══ Information shown ══
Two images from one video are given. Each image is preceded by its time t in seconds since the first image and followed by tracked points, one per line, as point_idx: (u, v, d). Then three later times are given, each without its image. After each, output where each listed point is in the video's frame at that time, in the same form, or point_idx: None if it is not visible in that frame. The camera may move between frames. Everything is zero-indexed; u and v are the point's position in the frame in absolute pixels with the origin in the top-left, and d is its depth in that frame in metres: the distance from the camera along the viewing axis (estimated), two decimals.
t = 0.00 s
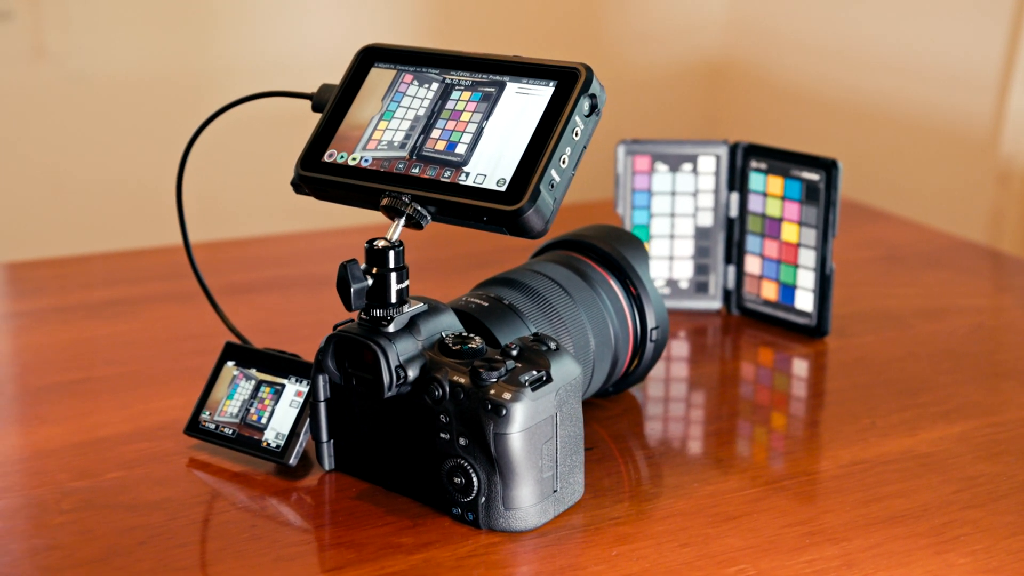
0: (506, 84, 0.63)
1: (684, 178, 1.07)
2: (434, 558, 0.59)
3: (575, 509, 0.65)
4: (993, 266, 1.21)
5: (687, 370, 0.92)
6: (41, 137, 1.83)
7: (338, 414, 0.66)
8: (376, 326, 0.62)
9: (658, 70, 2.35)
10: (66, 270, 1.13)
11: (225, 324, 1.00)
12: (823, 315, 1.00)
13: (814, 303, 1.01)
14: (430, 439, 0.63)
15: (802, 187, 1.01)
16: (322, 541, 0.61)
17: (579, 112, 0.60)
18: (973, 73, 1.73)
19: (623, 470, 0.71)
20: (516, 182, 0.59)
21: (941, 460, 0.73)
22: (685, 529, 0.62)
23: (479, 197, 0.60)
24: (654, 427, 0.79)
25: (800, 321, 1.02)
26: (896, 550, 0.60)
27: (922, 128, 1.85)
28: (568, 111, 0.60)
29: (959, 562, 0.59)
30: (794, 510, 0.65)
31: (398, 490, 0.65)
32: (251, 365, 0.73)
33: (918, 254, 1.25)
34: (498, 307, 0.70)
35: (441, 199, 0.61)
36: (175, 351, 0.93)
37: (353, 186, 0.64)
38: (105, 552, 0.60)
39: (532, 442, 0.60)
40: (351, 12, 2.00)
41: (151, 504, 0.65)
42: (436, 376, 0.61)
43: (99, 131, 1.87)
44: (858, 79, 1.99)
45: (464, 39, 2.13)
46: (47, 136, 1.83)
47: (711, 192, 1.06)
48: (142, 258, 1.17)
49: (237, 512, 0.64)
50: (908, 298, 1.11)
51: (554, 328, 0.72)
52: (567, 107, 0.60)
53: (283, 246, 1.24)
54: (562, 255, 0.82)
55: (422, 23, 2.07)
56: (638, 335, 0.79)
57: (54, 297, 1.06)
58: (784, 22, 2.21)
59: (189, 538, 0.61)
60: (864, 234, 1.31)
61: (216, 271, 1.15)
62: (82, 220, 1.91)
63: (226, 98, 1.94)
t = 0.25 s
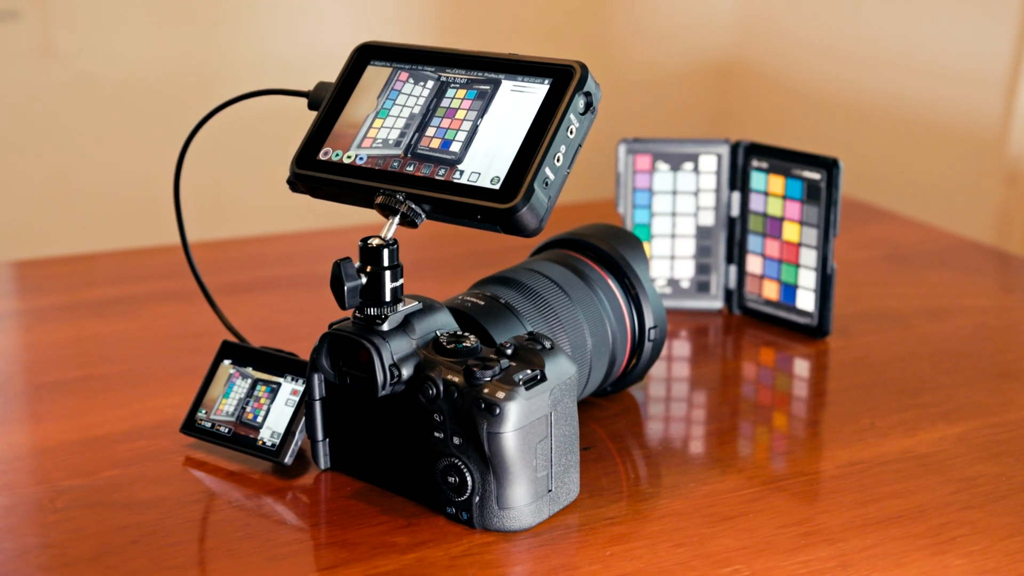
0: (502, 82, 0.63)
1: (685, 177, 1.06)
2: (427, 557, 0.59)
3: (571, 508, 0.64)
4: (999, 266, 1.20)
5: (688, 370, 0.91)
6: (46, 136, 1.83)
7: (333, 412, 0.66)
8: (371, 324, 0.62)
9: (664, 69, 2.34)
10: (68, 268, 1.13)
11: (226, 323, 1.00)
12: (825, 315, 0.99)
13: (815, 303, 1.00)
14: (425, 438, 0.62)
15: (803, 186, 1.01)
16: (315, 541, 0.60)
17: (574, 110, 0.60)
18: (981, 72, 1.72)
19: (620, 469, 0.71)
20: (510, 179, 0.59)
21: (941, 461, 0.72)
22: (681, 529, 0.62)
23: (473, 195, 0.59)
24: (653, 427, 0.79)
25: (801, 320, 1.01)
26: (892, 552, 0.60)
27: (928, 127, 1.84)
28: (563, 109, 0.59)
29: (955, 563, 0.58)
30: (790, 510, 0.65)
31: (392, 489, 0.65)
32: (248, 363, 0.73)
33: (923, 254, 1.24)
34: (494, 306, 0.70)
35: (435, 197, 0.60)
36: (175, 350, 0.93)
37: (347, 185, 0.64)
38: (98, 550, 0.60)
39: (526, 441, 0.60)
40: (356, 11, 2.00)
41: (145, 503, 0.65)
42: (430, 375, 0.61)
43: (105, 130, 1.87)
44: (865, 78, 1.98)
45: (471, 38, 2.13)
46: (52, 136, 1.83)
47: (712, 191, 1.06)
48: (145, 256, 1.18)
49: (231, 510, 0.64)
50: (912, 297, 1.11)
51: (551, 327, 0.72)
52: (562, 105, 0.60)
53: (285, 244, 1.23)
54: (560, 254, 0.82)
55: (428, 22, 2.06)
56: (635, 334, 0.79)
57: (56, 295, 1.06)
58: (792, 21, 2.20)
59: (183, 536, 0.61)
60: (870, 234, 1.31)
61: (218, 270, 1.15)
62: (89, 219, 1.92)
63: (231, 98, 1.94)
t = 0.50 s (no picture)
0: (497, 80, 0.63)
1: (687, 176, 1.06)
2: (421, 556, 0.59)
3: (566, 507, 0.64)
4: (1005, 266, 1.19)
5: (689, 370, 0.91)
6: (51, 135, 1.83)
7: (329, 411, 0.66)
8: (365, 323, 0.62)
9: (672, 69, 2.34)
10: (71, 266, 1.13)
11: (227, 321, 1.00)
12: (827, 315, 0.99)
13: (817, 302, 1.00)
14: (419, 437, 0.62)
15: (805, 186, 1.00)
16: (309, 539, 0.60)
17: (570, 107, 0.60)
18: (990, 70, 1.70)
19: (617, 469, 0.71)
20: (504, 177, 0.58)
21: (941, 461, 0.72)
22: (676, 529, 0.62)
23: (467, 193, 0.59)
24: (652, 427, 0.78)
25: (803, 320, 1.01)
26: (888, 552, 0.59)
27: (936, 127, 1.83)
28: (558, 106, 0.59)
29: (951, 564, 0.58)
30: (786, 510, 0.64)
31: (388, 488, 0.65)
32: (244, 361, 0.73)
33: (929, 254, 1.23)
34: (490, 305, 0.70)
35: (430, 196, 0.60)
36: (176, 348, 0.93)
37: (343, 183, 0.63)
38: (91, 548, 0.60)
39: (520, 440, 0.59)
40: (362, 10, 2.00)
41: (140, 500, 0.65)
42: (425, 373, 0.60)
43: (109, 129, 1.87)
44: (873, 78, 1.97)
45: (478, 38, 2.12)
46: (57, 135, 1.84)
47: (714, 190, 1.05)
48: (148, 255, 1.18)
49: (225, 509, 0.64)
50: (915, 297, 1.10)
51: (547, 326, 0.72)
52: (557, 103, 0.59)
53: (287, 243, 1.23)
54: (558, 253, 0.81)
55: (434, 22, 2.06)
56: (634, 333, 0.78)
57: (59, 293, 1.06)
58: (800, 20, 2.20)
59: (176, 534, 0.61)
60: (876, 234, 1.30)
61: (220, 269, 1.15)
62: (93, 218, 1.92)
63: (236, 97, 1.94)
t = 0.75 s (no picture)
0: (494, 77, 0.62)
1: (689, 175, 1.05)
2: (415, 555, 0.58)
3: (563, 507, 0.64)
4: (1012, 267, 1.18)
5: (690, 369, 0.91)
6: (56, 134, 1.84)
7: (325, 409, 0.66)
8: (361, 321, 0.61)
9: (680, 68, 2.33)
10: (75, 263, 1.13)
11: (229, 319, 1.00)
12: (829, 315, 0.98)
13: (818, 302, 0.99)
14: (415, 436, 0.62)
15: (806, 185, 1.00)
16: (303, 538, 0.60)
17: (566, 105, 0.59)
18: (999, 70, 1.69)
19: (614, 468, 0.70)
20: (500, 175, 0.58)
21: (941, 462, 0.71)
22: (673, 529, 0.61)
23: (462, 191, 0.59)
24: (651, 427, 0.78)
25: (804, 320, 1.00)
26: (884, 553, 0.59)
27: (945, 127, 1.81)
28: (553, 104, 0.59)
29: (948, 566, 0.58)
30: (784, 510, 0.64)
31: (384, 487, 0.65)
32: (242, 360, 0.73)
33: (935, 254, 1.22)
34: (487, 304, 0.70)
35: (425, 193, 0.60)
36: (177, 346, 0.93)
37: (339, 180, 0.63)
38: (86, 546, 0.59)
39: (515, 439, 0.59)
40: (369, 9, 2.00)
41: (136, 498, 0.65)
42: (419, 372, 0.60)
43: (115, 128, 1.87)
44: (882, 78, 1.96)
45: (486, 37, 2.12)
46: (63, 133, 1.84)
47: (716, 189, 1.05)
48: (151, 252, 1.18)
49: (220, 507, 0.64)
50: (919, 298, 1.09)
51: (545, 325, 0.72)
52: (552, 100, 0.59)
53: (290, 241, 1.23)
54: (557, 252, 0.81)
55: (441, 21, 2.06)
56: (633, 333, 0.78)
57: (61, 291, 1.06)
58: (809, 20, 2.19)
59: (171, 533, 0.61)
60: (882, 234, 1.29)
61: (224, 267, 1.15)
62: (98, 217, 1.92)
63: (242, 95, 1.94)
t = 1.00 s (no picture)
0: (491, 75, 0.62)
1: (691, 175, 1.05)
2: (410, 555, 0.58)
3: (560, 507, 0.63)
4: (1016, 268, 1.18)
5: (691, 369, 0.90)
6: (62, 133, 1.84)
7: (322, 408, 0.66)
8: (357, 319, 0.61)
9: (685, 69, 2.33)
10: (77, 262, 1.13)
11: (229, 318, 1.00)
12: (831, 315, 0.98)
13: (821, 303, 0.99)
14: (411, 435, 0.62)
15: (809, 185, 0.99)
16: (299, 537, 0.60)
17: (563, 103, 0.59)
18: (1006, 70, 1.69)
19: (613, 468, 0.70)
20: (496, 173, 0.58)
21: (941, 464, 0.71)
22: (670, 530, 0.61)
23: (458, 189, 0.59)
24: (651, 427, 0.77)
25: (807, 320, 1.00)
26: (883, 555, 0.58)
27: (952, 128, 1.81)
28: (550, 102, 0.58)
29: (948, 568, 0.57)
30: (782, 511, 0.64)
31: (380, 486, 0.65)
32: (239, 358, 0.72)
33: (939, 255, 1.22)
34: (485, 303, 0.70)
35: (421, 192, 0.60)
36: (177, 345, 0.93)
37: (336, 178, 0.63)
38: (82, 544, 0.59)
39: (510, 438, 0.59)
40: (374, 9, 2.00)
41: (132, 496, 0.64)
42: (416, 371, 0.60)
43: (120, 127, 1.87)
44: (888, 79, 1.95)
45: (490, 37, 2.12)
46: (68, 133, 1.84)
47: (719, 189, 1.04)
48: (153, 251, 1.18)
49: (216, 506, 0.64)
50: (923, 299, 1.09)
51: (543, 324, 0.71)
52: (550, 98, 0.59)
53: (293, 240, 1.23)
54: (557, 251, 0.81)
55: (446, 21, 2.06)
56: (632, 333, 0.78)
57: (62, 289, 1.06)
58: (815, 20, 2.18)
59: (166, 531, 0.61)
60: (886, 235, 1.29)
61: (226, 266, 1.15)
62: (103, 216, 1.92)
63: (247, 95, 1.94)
═══
What belongs in the answer is each line above from the line with "44: (858, 79, 1.99)" to the line with "3: (571, 508, 0.64)", inclusive, reproduced exactly and free of pictures.

44: (858, 79, 1.99)
45: (464, 39, 2.13)
46: (47, 136, 1.83)
47: (711, 192, 1.06)
48: (142, 258, 1.17)
49: (237, 512, 0.64)
50: (908, 298, 1.11)
51: (554, 328, 0.72)
52: (567, 107, 0.60)
53: (283, 246, 1.24)
54: (562, 255, 0.82)
55: (422, 23, 2.07)
56: (638, 335, 0.79)
57: (54, 297, 1.06)
58: (784, 22, 2.21)
59: (189, 538, 0.61)
60: (864, 234, 1.31)
61: (216, 271, 1.15)
62: (82, 220, 1.91)
63: (226, 98, 1.94)
t = 0.25 s
0: (502, 82, 0.63)
1: (685, 177, 1.06)
2: (427, 557, 0.59)
3: (571, 508, 0.64)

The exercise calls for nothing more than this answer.